Estamos en modo sobrevivencia, dice la psicoanalista Matilde Caplansky, quien no ha dejado de brindar terapia durante el estado de emergencia. El grueso de sus pacientes le consulta por la soledad y la angustia de haber perdido a un ser querido a causa del coronavirus. Algunos, además, perdieron el trabajo, otros tienen enfermedades mortales, y otros, simplemente, no saben qué hacer con sus vidas. “Nuestra salud mental está más afectada de lo que sospechamos, creemos y deseamos. La principal característica de esta pandemia es el trauma, porque de la noche a la mañana estábamos en nuestros cuartos y en la puerta estaba la muerte tocándonos el timbre. Y el trauma es lo más difícil de curar en un ser humano”, expone Caplansky.

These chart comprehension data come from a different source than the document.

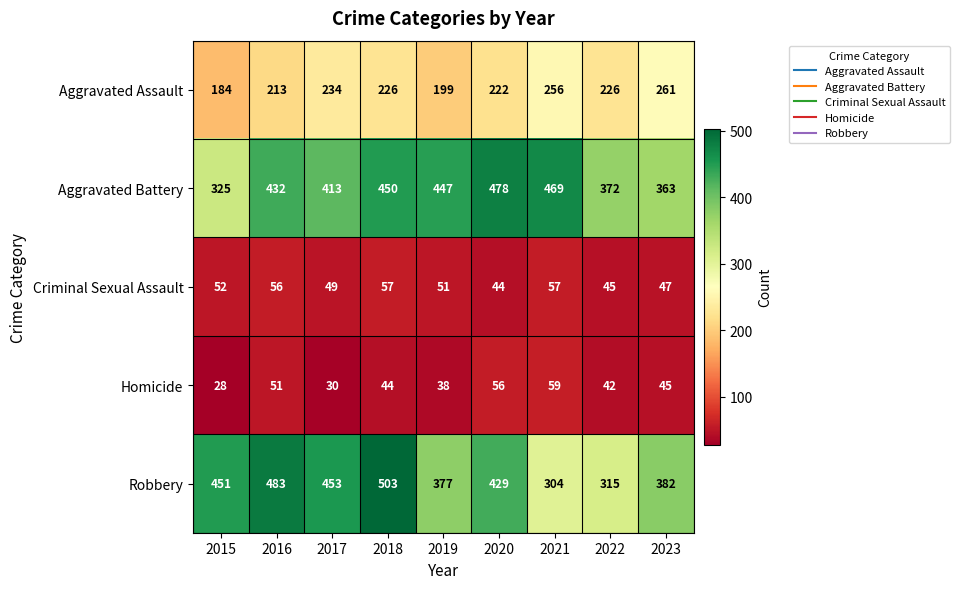

List the series in order of their peak value, highest first.

Robbery, Aggravated Battery, Aggravated Assault, Homicide, Criminal Sexual Assault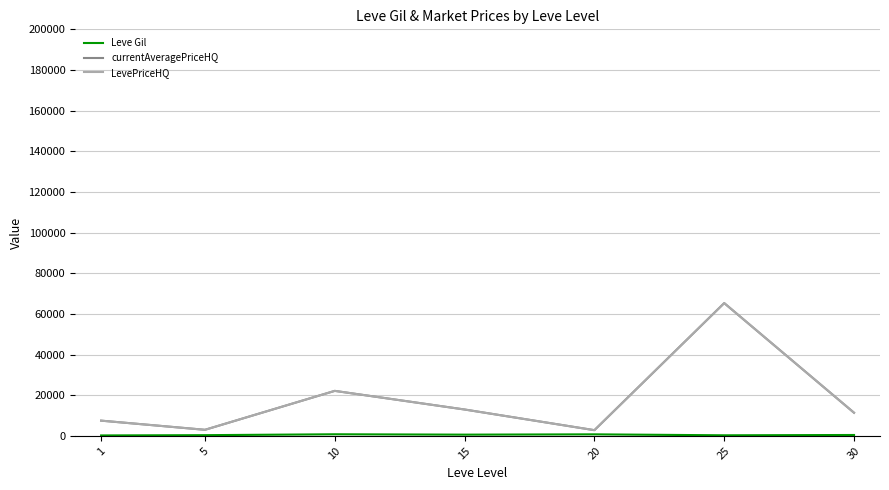

Is this an area chart (filled region under the line)?

No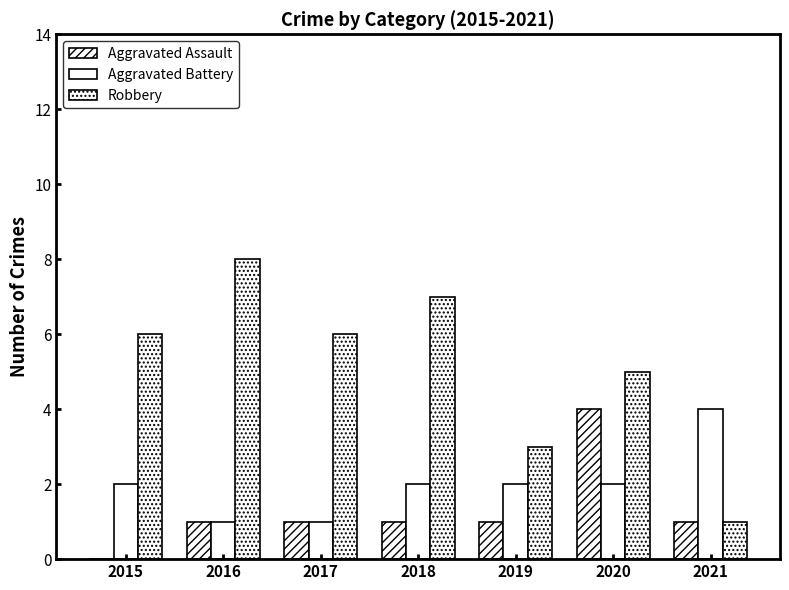

Rank the series by their average value, from lowest to highest.

Aggravated Assault, Aggravated Battery, Robbery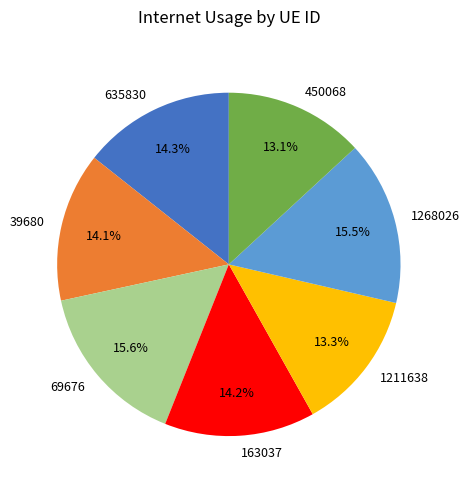

How many segments does this pie chart have?

7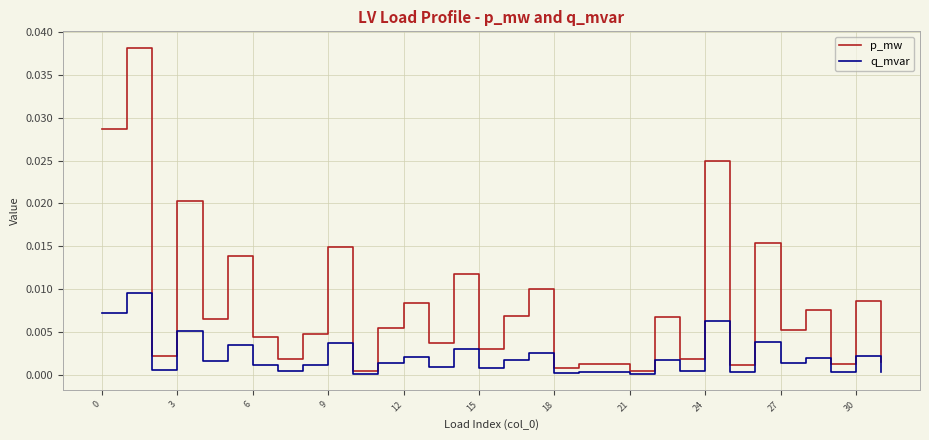

Does the chart display data point markers on the line(s)?

No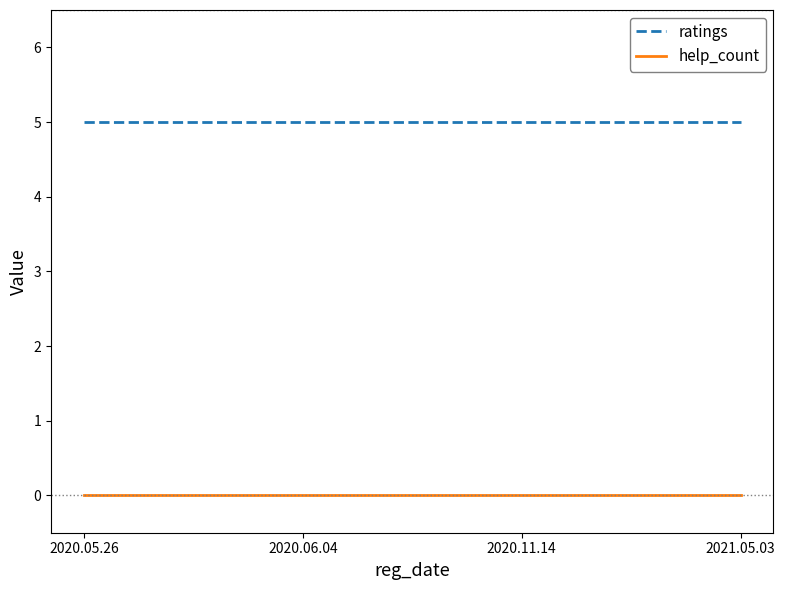

What are all the series names shown in the legend?

ratings, help_count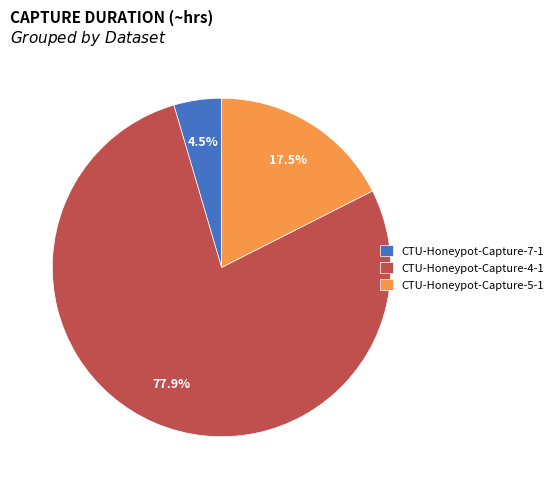

What is the total percentage of CTU-Honeypot-Capture-7-1 and CTU-Honeypot-Capture-4-1?

82.5%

Siete meses después de meternos en nuestras casas por orden del Gobierno y, por lo tanto, de reconocer que el nuevo coronavirus vivía entre nosotros, nos hemos ganado el listón de ser el país con la tasa de mortalidad por Covid-19 más alta del mundo (88 muertes por cada 100 mil habitantes). Las últimas cifras, que indican una disminución, esperanzan, pero no necesariamente consuelan. A pesar de haber recibido un impacto en todas las fibras de nuestra sociedad como pocos países en el mundo, de contar con una alta tasa de desempleo (según el Instituto Nacional de Estadística e Informática, solo la tercera parte de los peruanos, alrededor de 10 millones, posee algún tipo de trabajo), las fiestas y las reuniones no parecen llegar a su fin. Tienen un espacio en medio de una tragedia y, aunque a veces sea difícil de comprender, cualquier forma de alegría o de celebración, por más pequeña que sea, siempre va a buscar una manera de filtrarse en la realidad más adversa. Todo ambiente festivo es un respiro, merecido o cuestionable, pero respiro al fin en medio del estrés. Sin importar que se trate de un goce fugaz o vacío, son espacios que las personas buscan naturalmente para evitar el colapso. Para no dejarse arrastrar por lo terrible. Porque vivir permanentemente alojados en la desdicha es siempre intolerable.